5.3.1   Show Corpus

The corpus is a collection of messages, both spam and good, with which you have trained SpamSieve. SpamSieve’s Bayesian classifier analyzes the contents of the messages and uses this information to predict whether future messages are spam or good. The contents of the corpus are managed by SpamSieve; therefore, once you’ve trained SpamSieve with a message, deleting the message from your e-mail program will not affect SpamSieve because the information from that message is stored in the corpus.

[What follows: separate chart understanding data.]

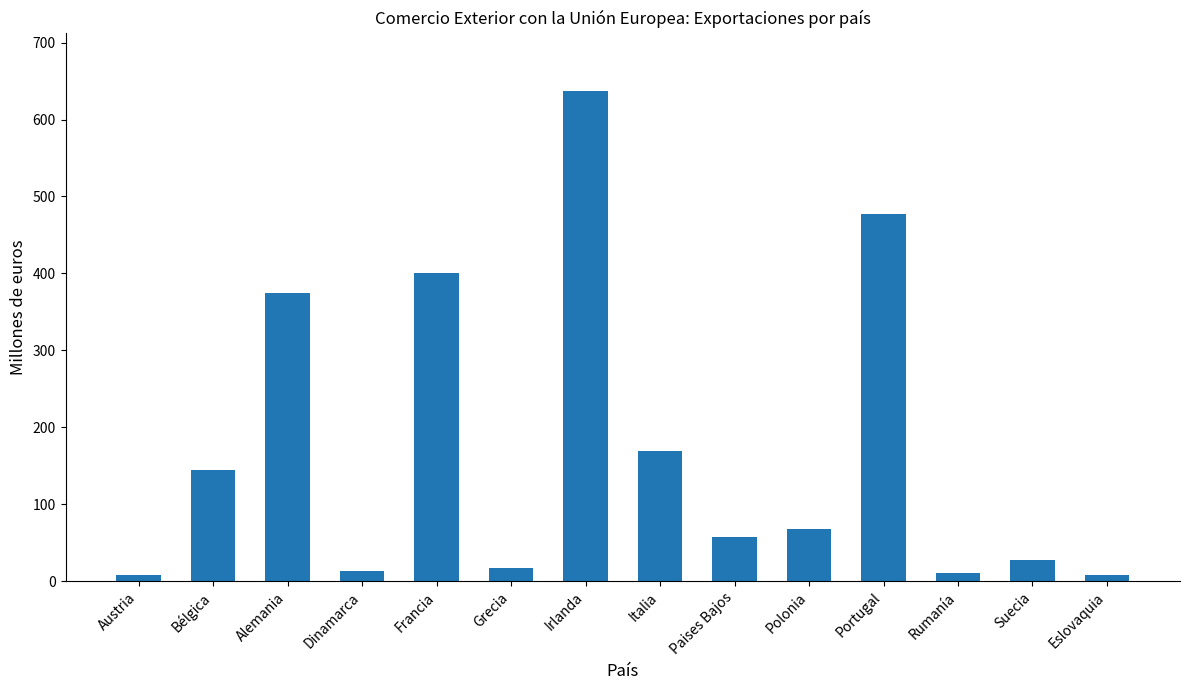

Which category has the highest value across all series?

Irlanda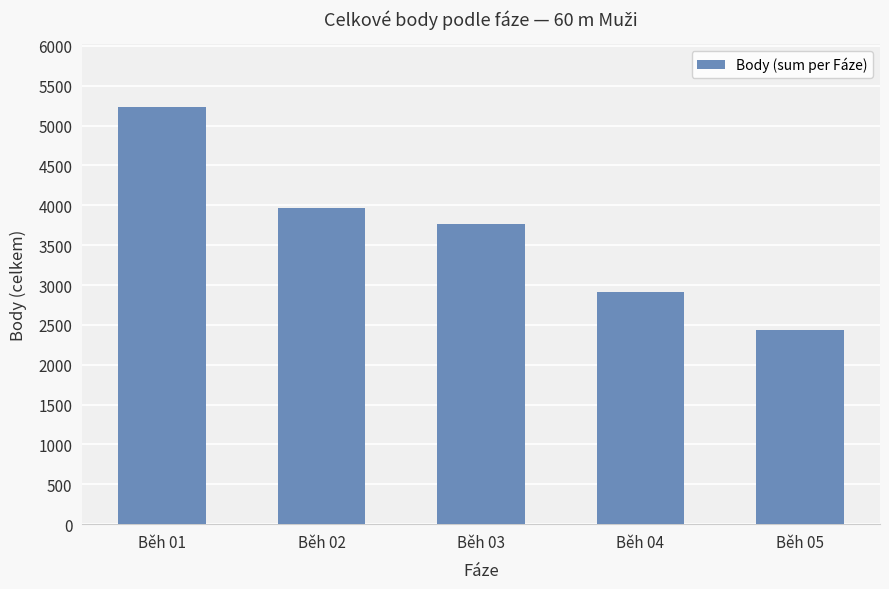

Reading left to right, transcribe all the data shown in this chart.

5234	3962	3760	2917	2435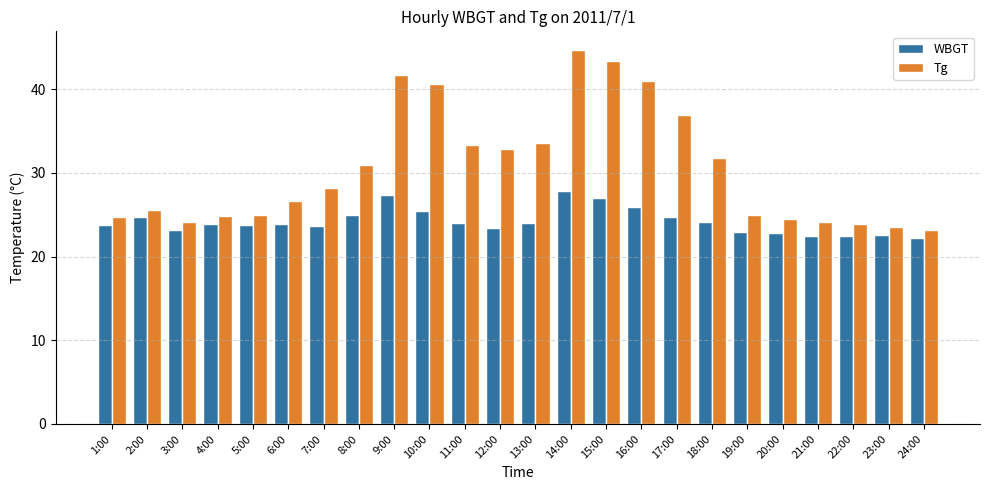

What is the lowest value of the Tg series?

23.2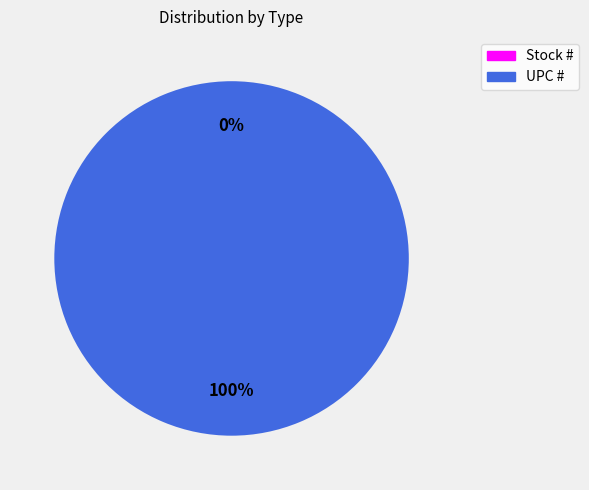

To the nearest percent, what portion does UPC # represent?

100%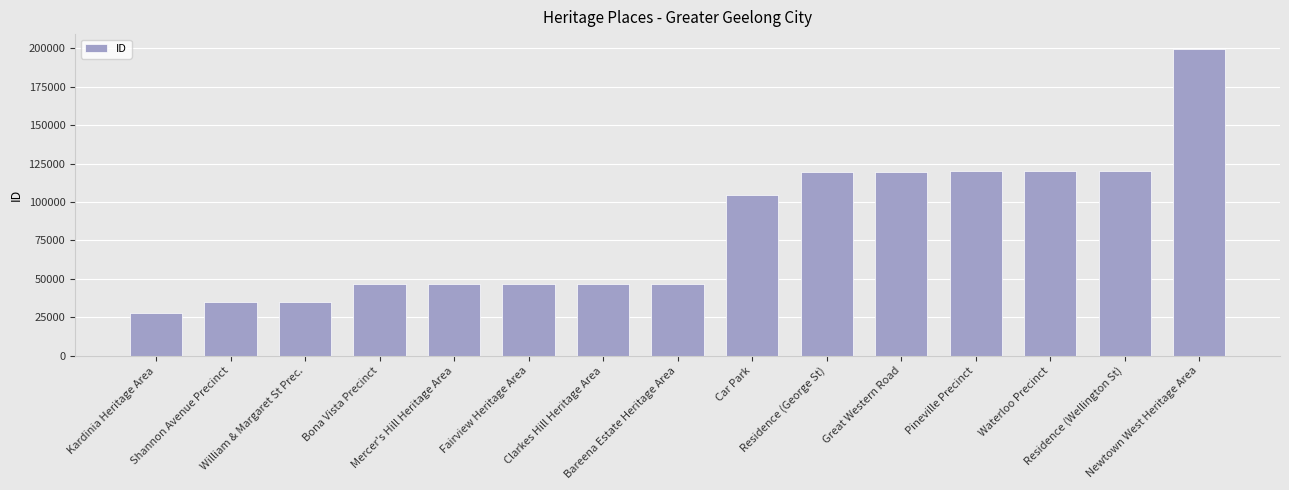

Which label corresponds to the smallest value in the chart?

Kardinia Heritage Area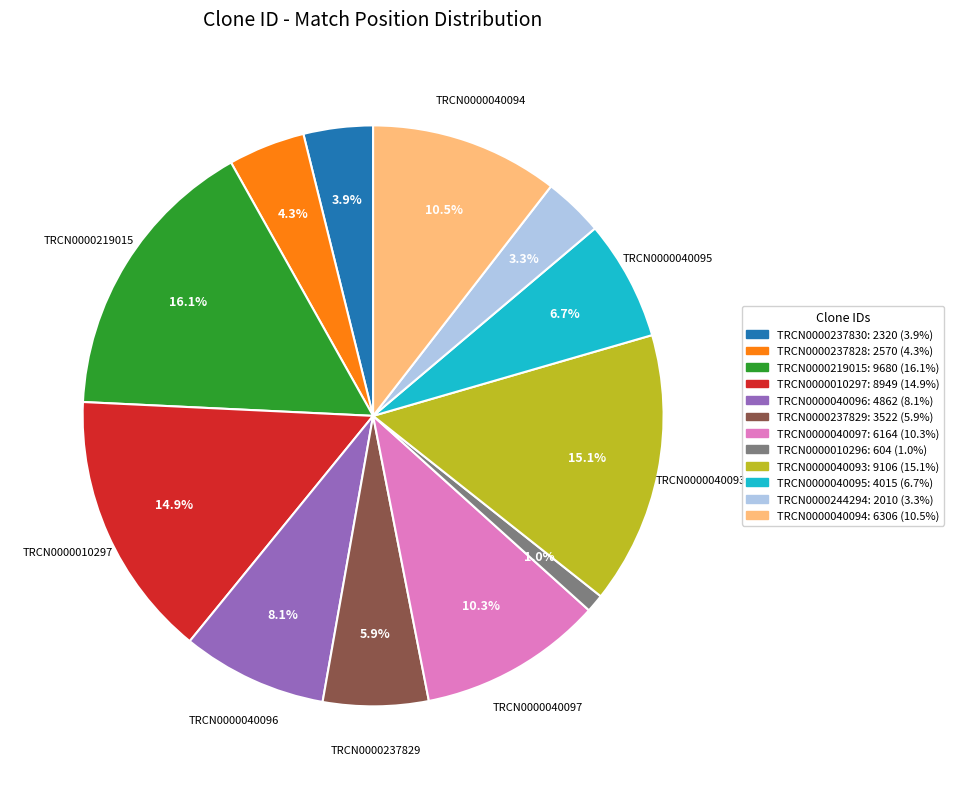

To the nearest percent, what is the difference between the largest and smallest slice percentages?

15%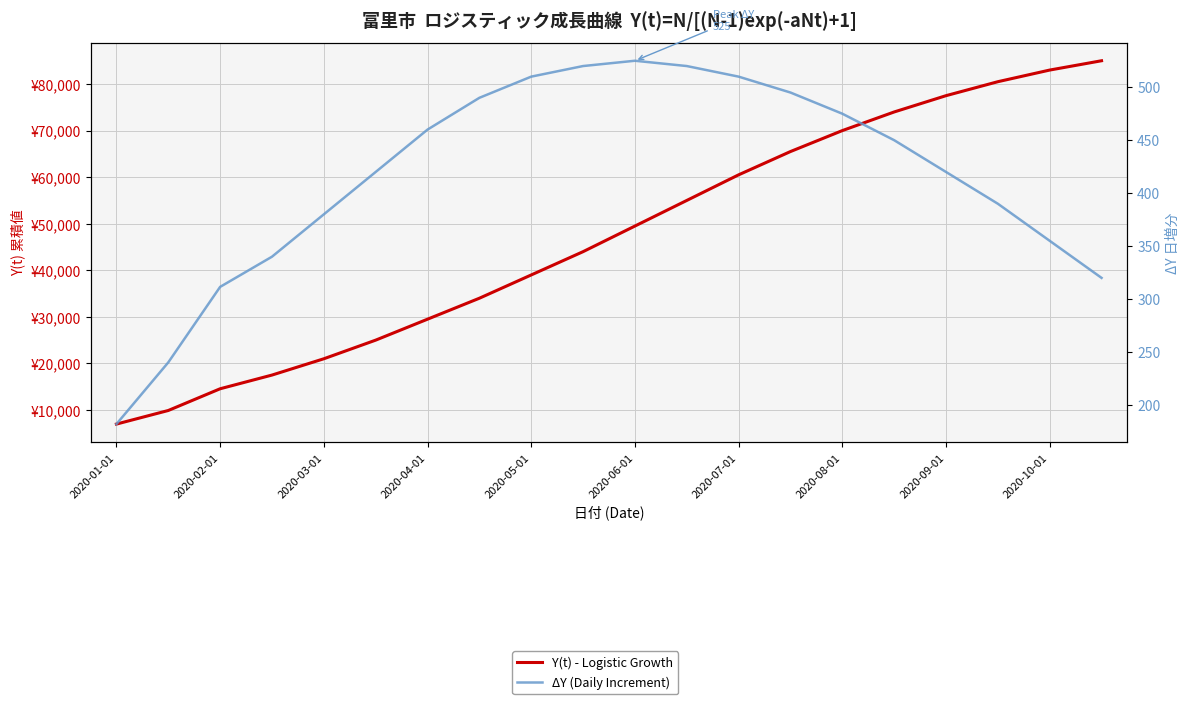

What is the value of the Y(t) - Logistic Growth point at the 6th from the left?

25000.0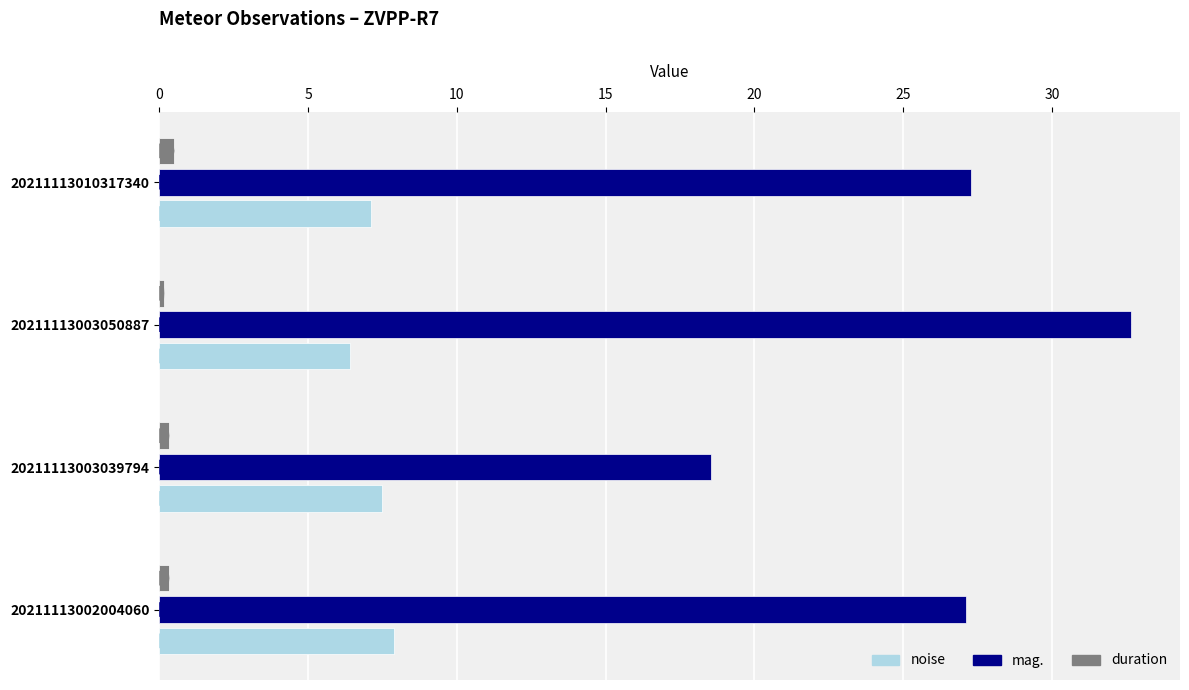

Rank the series by their average value, from lowest to highest.

duration, noise, mag.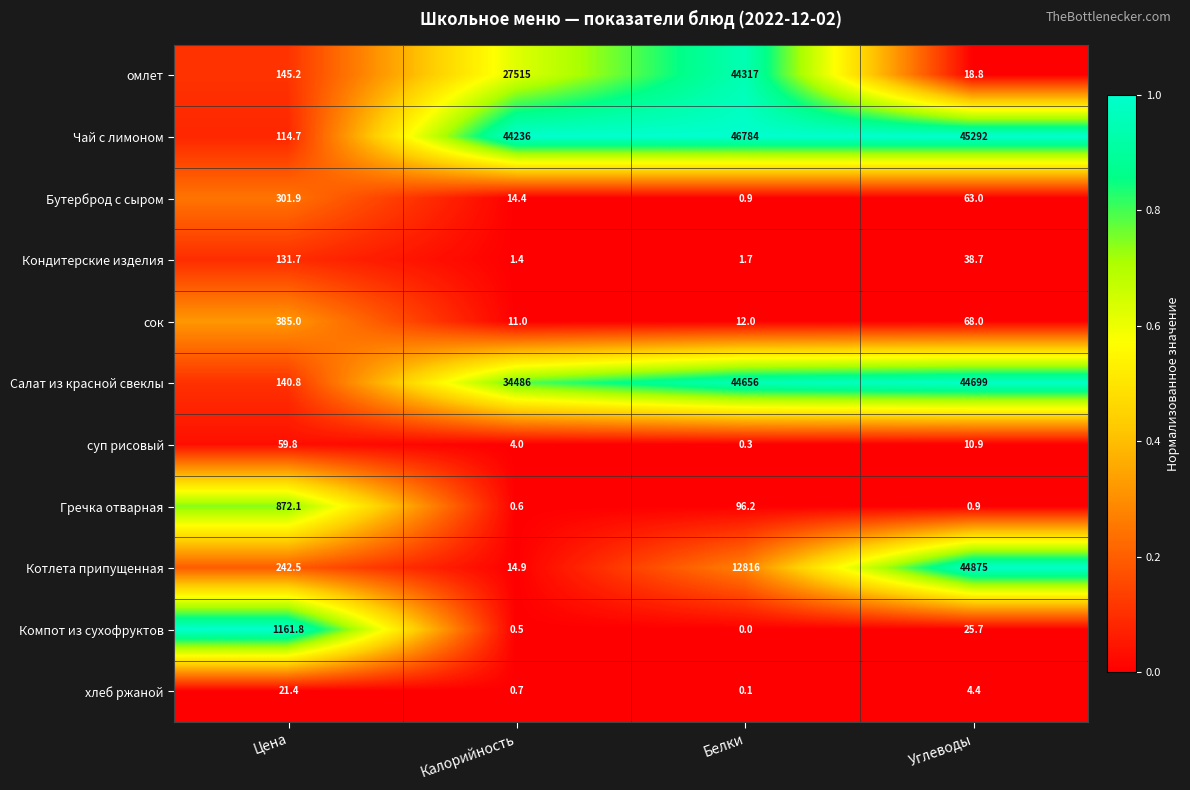

At which label is Салат из красной свеклы closest to 22419?

Калорийность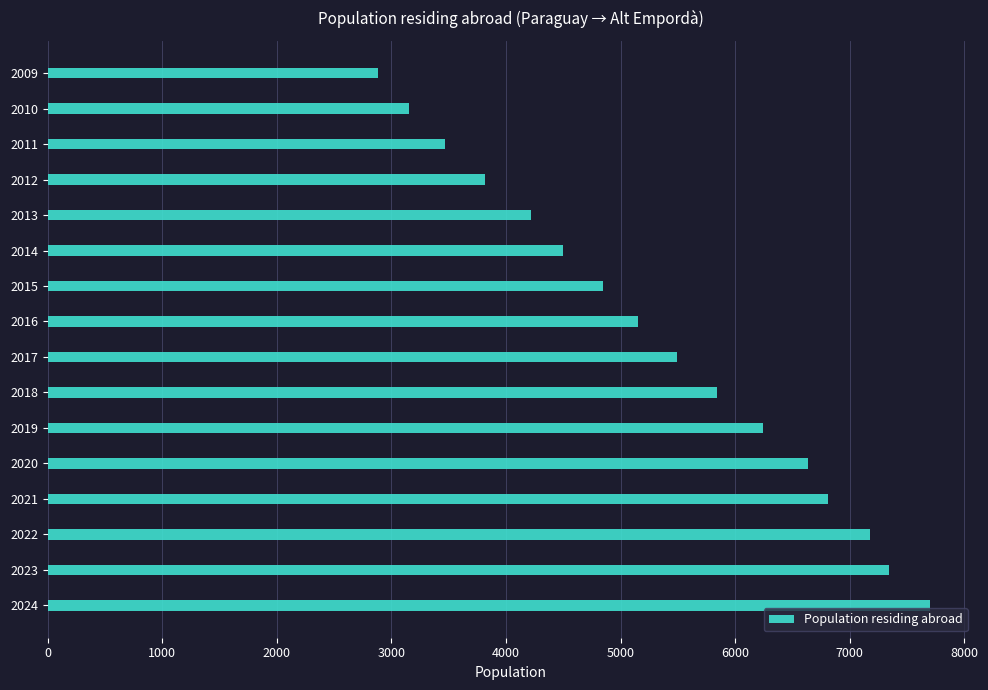

List the labels in order of value, largest first.

2024, 2023, 2022, 2021, 2020, 2019, 2018, 2017, 2016, 2015, 2014, 2013, 2012, 2011, 2010, 2009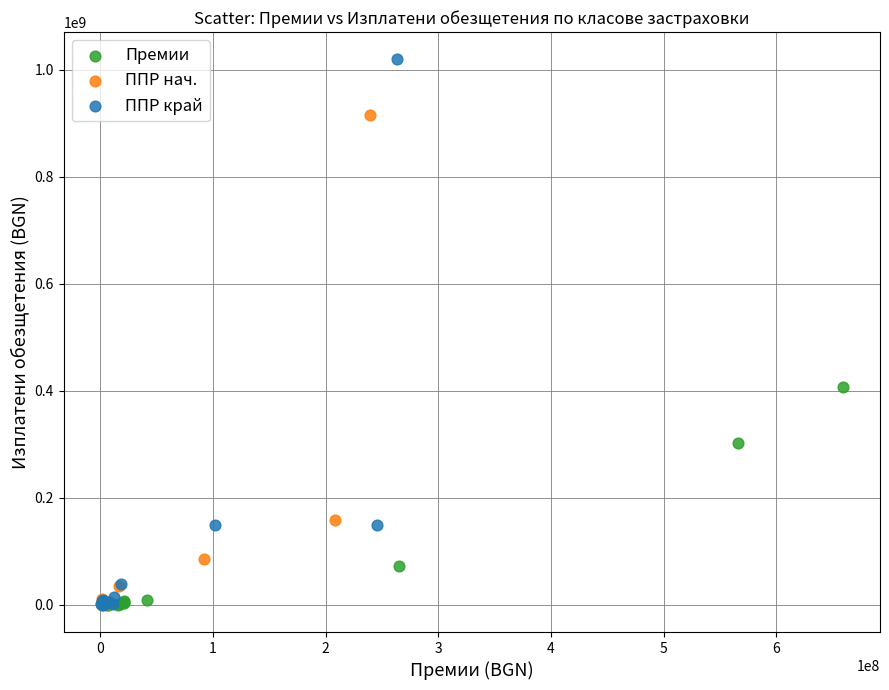

Which series contains the highest Y value?

ППР край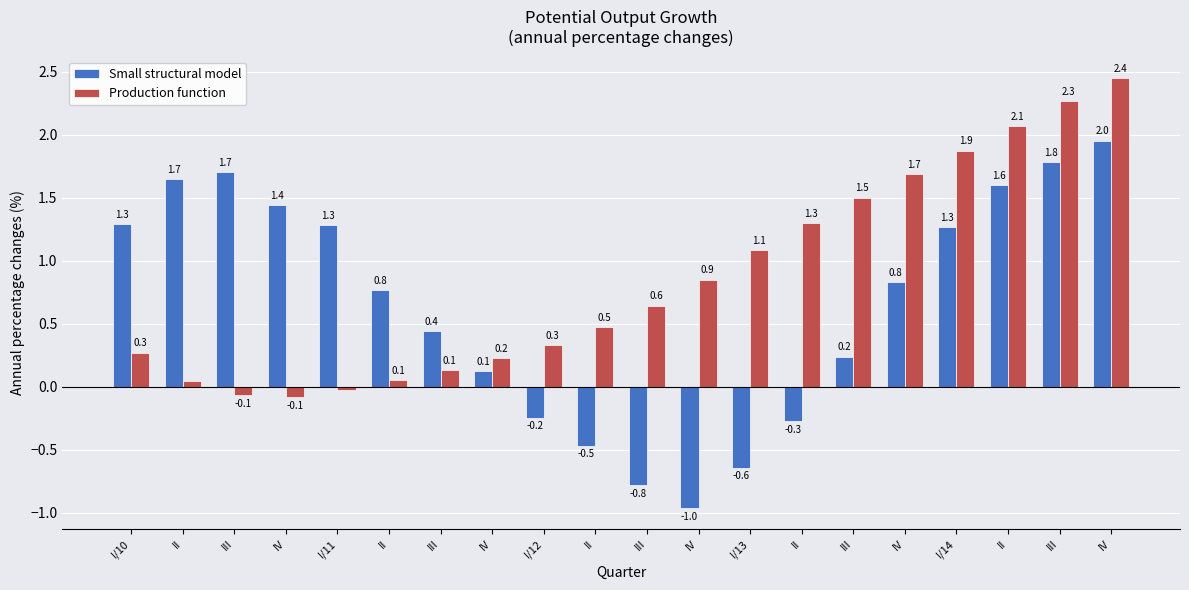

What are all the series names shown in the legend?

Small structural model, Production function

The Show Corpus command opens the Corpus window so that you can examine the words that SpamSieve has found in your e-mails. You can click on the name of a column to sort by that column. Click again on the column to reverse the sort direction. The meanings of the columns are as follows:

A word in the corpus.
The number of times the word has occurred in spam messages.
The number of times the word has occurred in good messages.
The total number of times the word has occurred.
The probability that a message is spam, given that it contains the word (and in the absence of other evidence).
Last Used
The date that the word was added to the corpus, or the date that it last appeared in a received message (whichever is later).

You can copy the selected rows to the clipboard or drag and drop them into another application.

With the window sorted by Word, you can type the first few letters of a word to locate that word in the corpus. Similarly, you can sort by one of the other columns and type a number to locate the first word whose value for the sorted column matches the number you typed.

You can edit the spam and good counts associated with a word by double-clicking on the number in the Spam or Good column. Changing the numbers for important words can greatly affect SpamSieve’s accuracy, so you shouldn’t make changes without good reason.

You can remove words that you don’t want in the corpus by selecting them and pressing Delete.